TASK BRIEF:
Nothing in the entries may be dropped: restate them word for word.

+++ EXTRACTED INFORMATION

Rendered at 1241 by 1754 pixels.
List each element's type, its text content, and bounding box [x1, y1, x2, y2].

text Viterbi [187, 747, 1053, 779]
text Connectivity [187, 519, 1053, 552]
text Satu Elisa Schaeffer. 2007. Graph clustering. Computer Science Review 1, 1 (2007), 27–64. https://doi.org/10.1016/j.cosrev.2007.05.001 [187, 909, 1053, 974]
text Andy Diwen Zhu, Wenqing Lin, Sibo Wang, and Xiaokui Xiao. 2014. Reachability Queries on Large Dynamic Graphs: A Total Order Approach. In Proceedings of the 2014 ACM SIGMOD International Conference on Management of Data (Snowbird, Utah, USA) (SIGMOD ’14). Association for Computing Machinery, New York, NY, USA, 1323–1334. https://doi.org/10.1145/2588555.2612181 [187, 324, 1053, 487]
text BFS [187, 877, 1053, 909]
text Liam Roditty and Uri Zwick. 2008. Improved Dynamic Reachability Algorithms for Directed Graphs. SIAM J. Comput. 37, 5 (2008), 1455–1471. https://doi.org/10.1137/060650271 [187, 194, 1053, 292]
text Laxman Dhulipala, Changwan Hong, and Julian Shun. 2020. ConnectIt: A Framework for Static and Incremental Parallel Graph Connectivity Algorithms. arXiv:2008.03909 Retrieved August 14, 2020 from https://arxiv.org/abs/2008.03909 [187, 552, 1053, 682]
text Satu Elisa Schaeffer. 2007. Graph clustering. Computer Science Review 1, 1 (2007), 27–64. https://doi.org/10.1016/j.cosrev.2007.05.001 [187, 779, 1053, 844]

++++++

EXERCISE ANSWER:
Rendered at 1241 by 1754 pixels.
List each element's type, its text content, and bounding box [x1, y1, x2, y2].

text Viterbi [187, 747, 1053, 779]
text Connectivity [187, 519, 1053, 552]
text Satu Elisa Schaeffer. 2007. Graph clustering. Computer Science Review 1, 1 (2007), 27–64. https://doi.org/10.1016/j.cosrev.2007.05.001 [187, 909, 1053, 974]
text Andy Diwen Zhu, Wenqing Lin, Sibo Wang, and Xiaokui Xiao. 2014. Reachability Queries on Large Dynamic Graphs: A Total Order Approach. In Proceedings of the 2014 ACM SIGMOD International Conference on Management of Data (Snowbird, Utah, USA) (SIGMOD ’14). Association for Computing Machinery, New York, NY, USA, 1323–1334. https://doi.org/10.1145/2588555.2612181 [187, 324, 1053, 487]
text BFS [187, 877, 1053, 909]
text Liam Roditty and Uri Zwick. 2008. Improved Dynamic Reachability Algorithms for Directed Graphs. SIAM J. Comput. 37, 5 (2008), 1455–1471. https://doi.org/10.1137/060650271 [187, 194, 1053, 292]
text Laxman Dhulipala, Changwan Hong, and Julian Shun. 2020. ConnectIt: A Framework for Static and Incremental Parallel Graph Connectivity Algorithms. arXiv:2008.03909 Retrieved August 14, 2020 from https://arxiv.org/abs/2008.03909 [187, 552, 1053, 682]
text Satu Elisa Schaeffer. 2007. Graph clustering. Computer Science Review 1, 1 (2007), 27–64. https://doi.org/10.1016/j.cosrev.2007.05.001 [187, 779, 1053, 844]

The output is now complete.